> Exercise brief: Output all of the records word for word and drop the images.

-- Supplied entries follows --

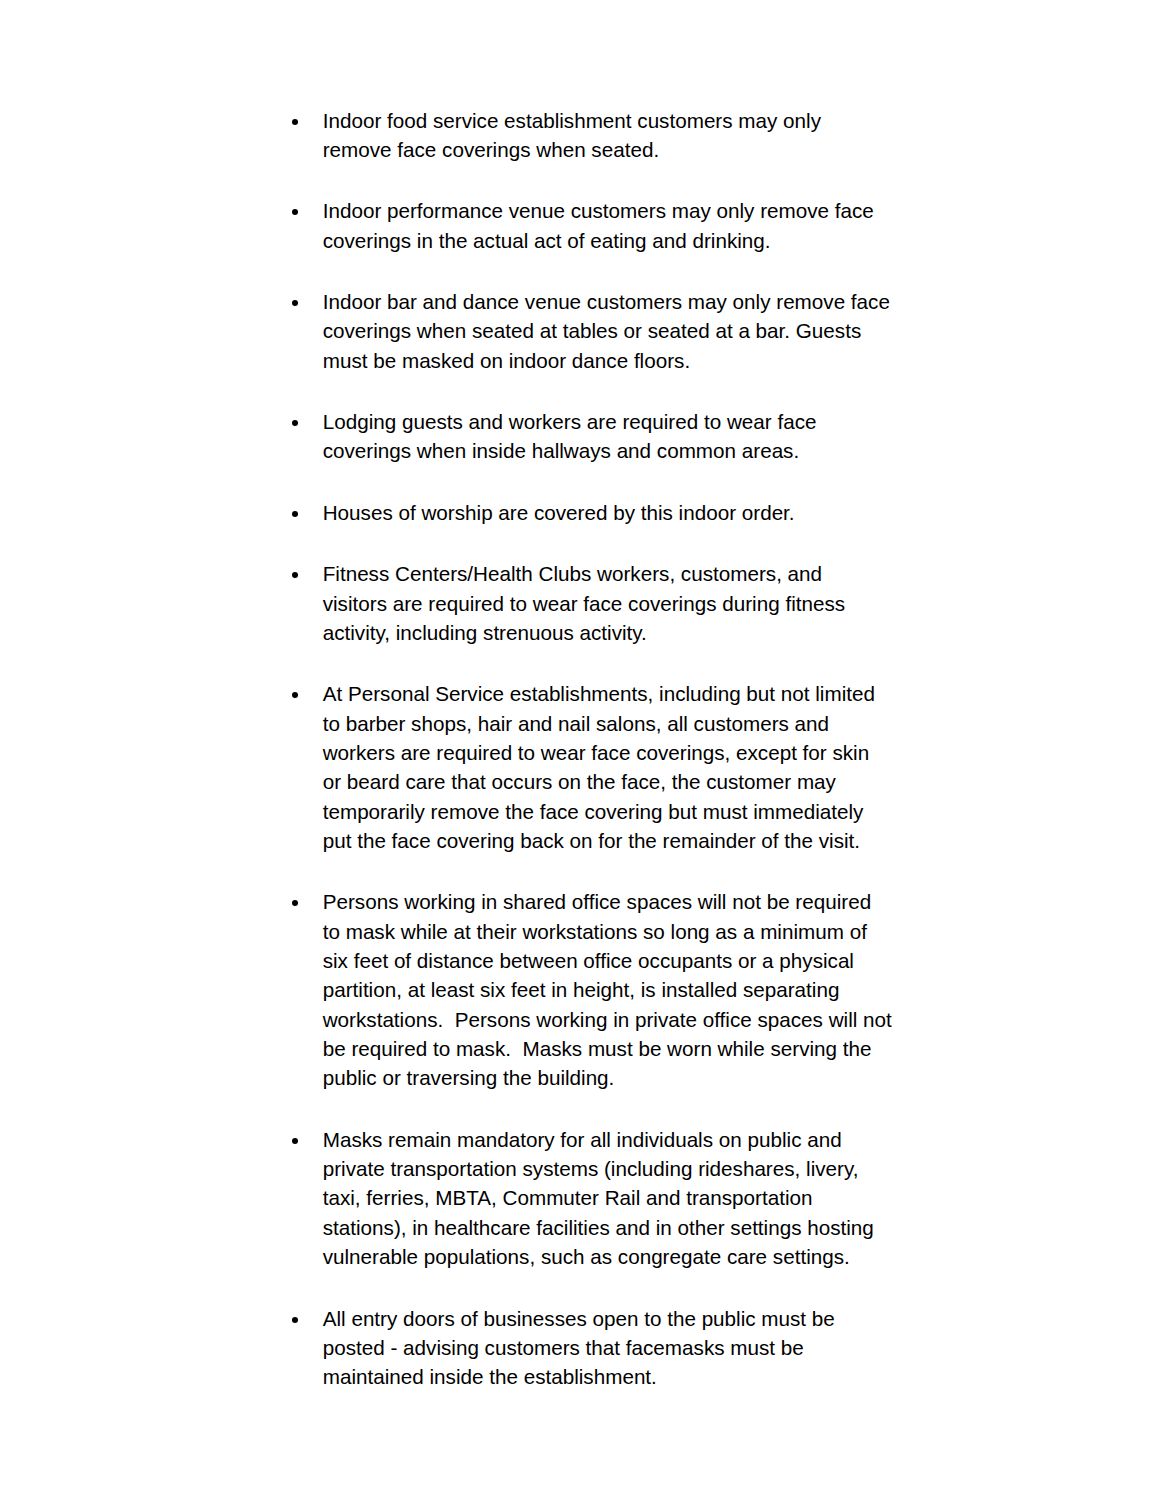Indoor food service establishment customers may only remove face coverings when seated.
Indoor performance venue customers may only remove face coverings in the actual act of eating and drinking.
Indoor bar and dance venue customers may only remove face coverings when seated at tables or seated at a bar. Guests must be masked on indoor dance floors.
Lodging guests and workers are required to wear face coverings when inside hallways and common areas.
Houses of worship are covered by this indoor order.
Fitness Centers/Health Clubs workers, customers, and visitors are required to wear face coverings during fitness activity, including strenuous activity.
At Personal Service establishments, including but not limited to barber shops, hair and nail salons, all customers and workers are required to wear face coverings, except for skin or beard care that occurs on the face, the customer may temporarily remove the face covering but must immediately put the face covering back on for the remainder of the visit.
Persons working in shared office spaces will not be required to mask while at their workstations so long as a minimum of six feet of distance between office occupants or a physical partition, at least six feet in height, is installed separating workstations. Persons working in private office spaces will not be required to mask. Masks must be worn while serving the public or traversing the building.
Masks remain mandatory for all individuals on public and private transportation systems (including rideshares, livery, taxi, ferries, MBTA, Commuter Rail and transportation stations), in healthcare facilities and in other settings hosting vulnerable populations, such as congregate care settings.
All entry doors of businesses open to the public must be posted - advising customers that facemasks must be maintained inside the establishment.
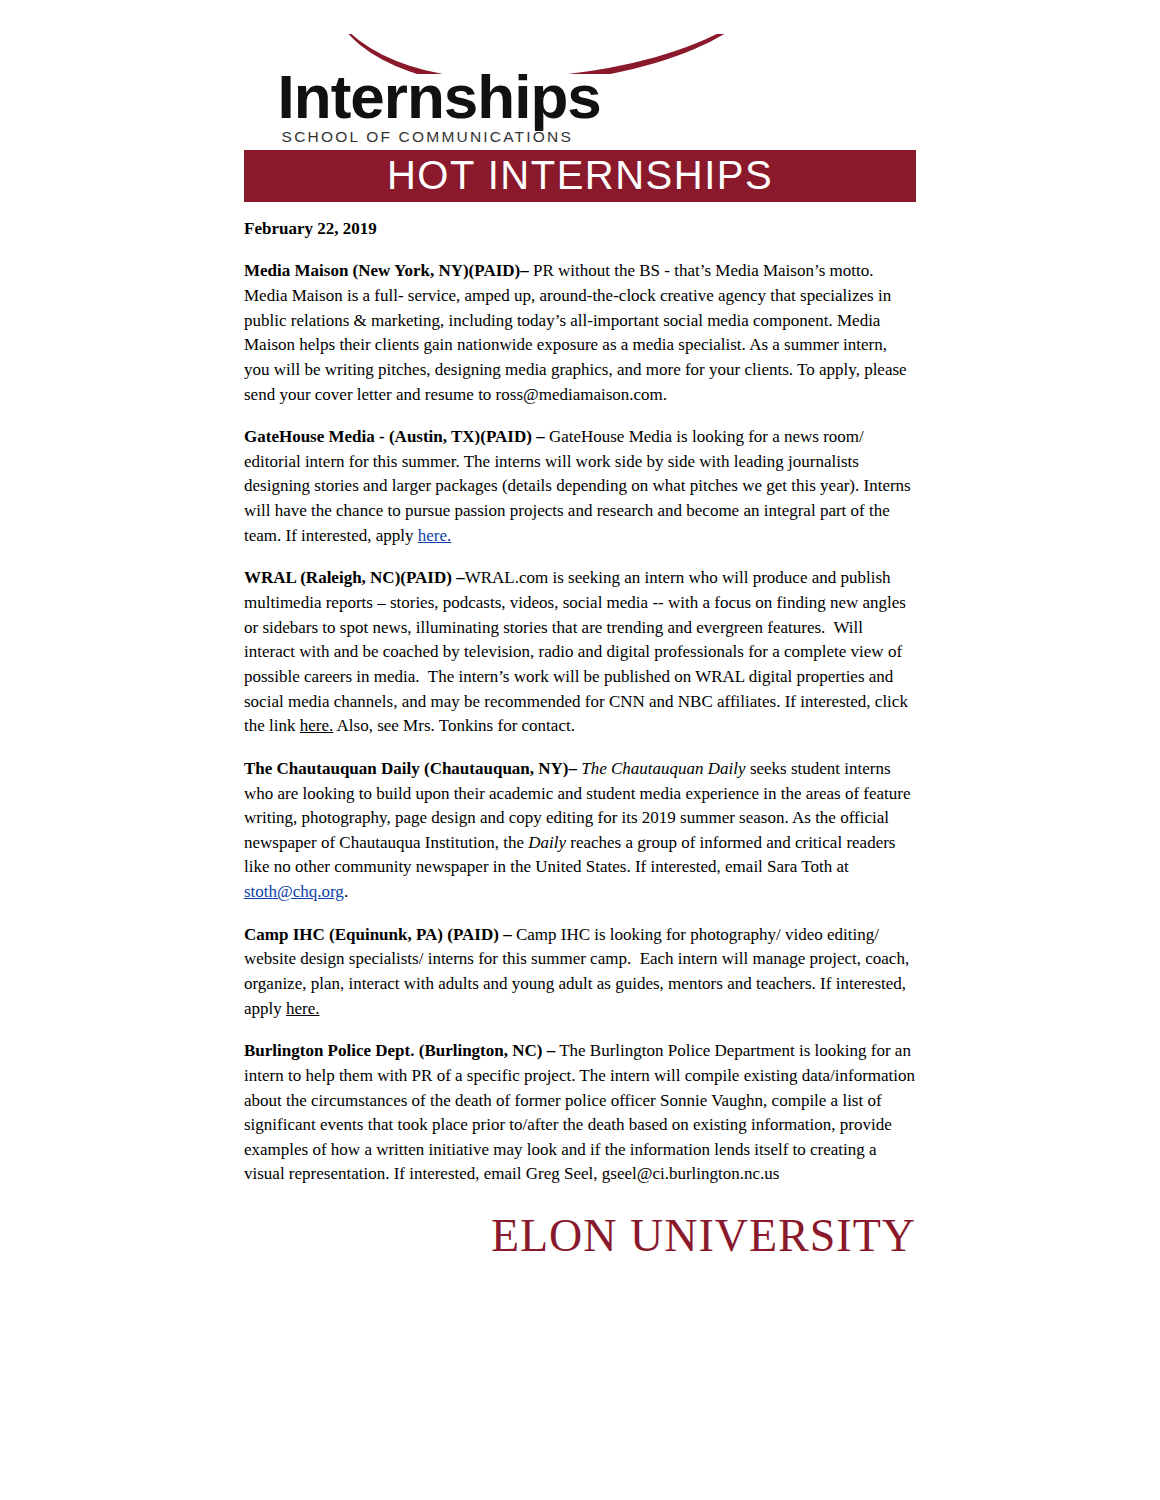Internships
School of Communications
Hot Internships
February 22, 2019
Media Maison (New York, NY)(PAID)– PR without the BS - that’s Media Maison’s motto. Media Maison is a full- service, amped up, around-the-clock creative agency that specializes in public relations & marketing, including today’s all-important social media component. Media Maison helps their clients gain nationwide exposure as a media specialist. As a summer intern, you will be writing pitches, designing media graphics, and more for your clients. To apply, please send your cover letter and resume to ross@mediamaison.com.
GateHouse Media - (Austin, TX)(PAID) – GateHouse Media is looking for a news room/ editorial intern for this summer. The interns will work side by side with leading journalists designing stories and larger packages (details depending on what pitches we get this year). Interns will have the chance to pursue passion projects and research and become an integral part of the team. If interested, apply here.
WRAL (Raleigh, NC)(PAID) –WRAL.com is seeking an intern who will produce and publish multimedia reports – stories, podcasts, videos, social media -- with a focus on finding new angles or sidebars to spot news, illuminating stories that are trending and evergreen features. Will interact with and be coached by television, radio and digital professionals for a complete view of possible careers in media. The intern’s work will be published on WRAL digital properties and social media channels, and may be recommended for CNN and NBC affiliates. If interested, click the link here. Also, see Mrs. Tonkins for contact.
The Chautauquan Daily (Chautauquan, NY)– The Chautauquan Daily seeks student interns who are looking to build upon their academic and student media experience in the areas of feature writing, photography, page design and copy editing for its 2019 summer season. As the official newspaper of Chautauqua Institution, the Daily reaches a group of informed and critical readers like no other community newspaper in the United States. If interested, email Sara Toth at stoth@chq.org.
Camp IHC (Equinunk, PA) (PAID) – Camp IHC is looking for photography/ video editing/ website design specialists/ interns for this summer camp. Each intern will manage project, coach, organize, plan, interact with adults and young adult as guides, mentors and teachers. If interested, apply here.
Burlington Police Dept. (Burlington, NC) – The Burlington Police Department is looking for an intern to help them with PR of a specific project. The intern will compile existing data/information about the circumstances of the death of former police officer Sonnie Vaughn, compile a list of significant events that took place prior to/after the death based on existing information, provide examples of how a written initiative may look and if the information lends itself to creating a visual representation. If interested, email Greg Seel, gseel@ci.burlington.nc.us
Elon University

-- Supplied entries concluded --

> Solution to the problem:
Indoor food service establishment customers may only remove face coverings when seated.
Indoor performance venue customers may only remove face coverings in the actual act of eating and drinking.
Indoor bar and dance venue customers may only remove face coverings when seated at tables or seated at a bar. Guests must be masked on indoor dance floors.
Lodging guests and workers are required to wear face coverings when inside hallways and common areas.
Houses of worship are covered by this indoor order.
Fitness Centers/Health Clubs workers, customers, and visitors are required to wear face coverings during fitness activity, including strenuous activity.
At Personal Service establishments, including but not limited to barber shops, hair and nail salons, all customers and workers are required to wear face coverings, except for skin or beard care that occurs on the face, the customer may temporarily remove the face covering but must immediately put the face covering back on for the remainder of the visit.
Persons working in shared office spaces will not be required to mask while at their workstations so long as a minimum of six feet of distance between office occupants or a physical partition, at least six feet in height, is installed separating workstations. Persons working in private office spaces will not be required to mask. Masks must be worn while serving the public or traversing the building.
Masks remain mandatory for all individuals on public and private transportation systems (including rideshares, livery, taxi, ferries, MBTA, Commuter Rail and transportation stations), in healthcare facilities and in other settings hosting vulnerable populations, such as congregate care settings.
All entry doors of businesses open to the public must be posted - advising customers that facemasks must be maintained inside the establishment.
Internships
School of Communications
Hot Internships
February 22, 2019
Media Maison (New York, NY)(PAID)– PR without the BS - that’s Media Maison’s motto. Media Maison is a full- service, amped up, around-the-clock creative agency that specializes in public relations & marketing, including today’s all-important social media component. Media Maison helps their clients gain nationwide exposure as a media specialist. As a summer intern, you will be writing pitches, designing media graphics, and more for your clients. To apply, please send your cover letter and resume to ross@mediamaison.com.
GateHouse Media - (Austin, TX)(PAID) – GateHouse Media is looking for a news room/ editorial intern for this summer. The interns will work side by side with leading journalists designing stories and larger packages (details depending on what pitches we get this year). Interns will have the chance to pursue passion projects and research and become an integral part of the team. If interested, apply here.
WRAL (Raleigh, NC)(PAID) –WRAL.com is seeking an intern who will produce and publish multimedia reports – stories, podcasts, videos, social media -- with a focus on finding new angles or sidebars to spot news, illuminating stories that are trending and evergreen features. Will interact with and be coached by television, radio and digital professionals for a complete view of possible careers in media. The intern’s work will be published on WRAL digital properties and social media channels, and may be recommended for CNN and NBC affiliates. If interested, click the link here. Also, see Mrs. Tonkins for contact.
The Chautauquan Daily (Chautauquan, NY)– The Chautauquan Daily seeks student interns who are looking to build upon their academic and student media experience in the areas of feature writing, photography, page design and copy editing for its 2019 summer season. As the official newspaper of Chautauqua Institution, the Daily reaches a group of informed and critical readers like no other community newspaper in the United States. If interested, email Sara Toth at stoth@chq.org.
Camp IHC (Equinunk, PA) (PAID) – Camp IHC is looking for photography/ video editing/ website design specialists/ interns for this summer camp. Each intern will manage project, coach, organize, plan, interact with adults and young adult as guides, mentors and teachers. If interested, apply here.
Burlington Police Dept. (Burlington, NC) – The Burlington Police Department is looking for an intern to help them with PR of a specific project. The intern will compile existing data/information about the circumstances of the death of former police officer Sonnie Vaughn, compile a list of significant events that took place prior to/after the death based on existing information, provide examples of how a written initiative may look and if the information lends itself to creating a visual representation. If interested, email Greg Seel, gseel@ci.burlington.nc.us
Elon University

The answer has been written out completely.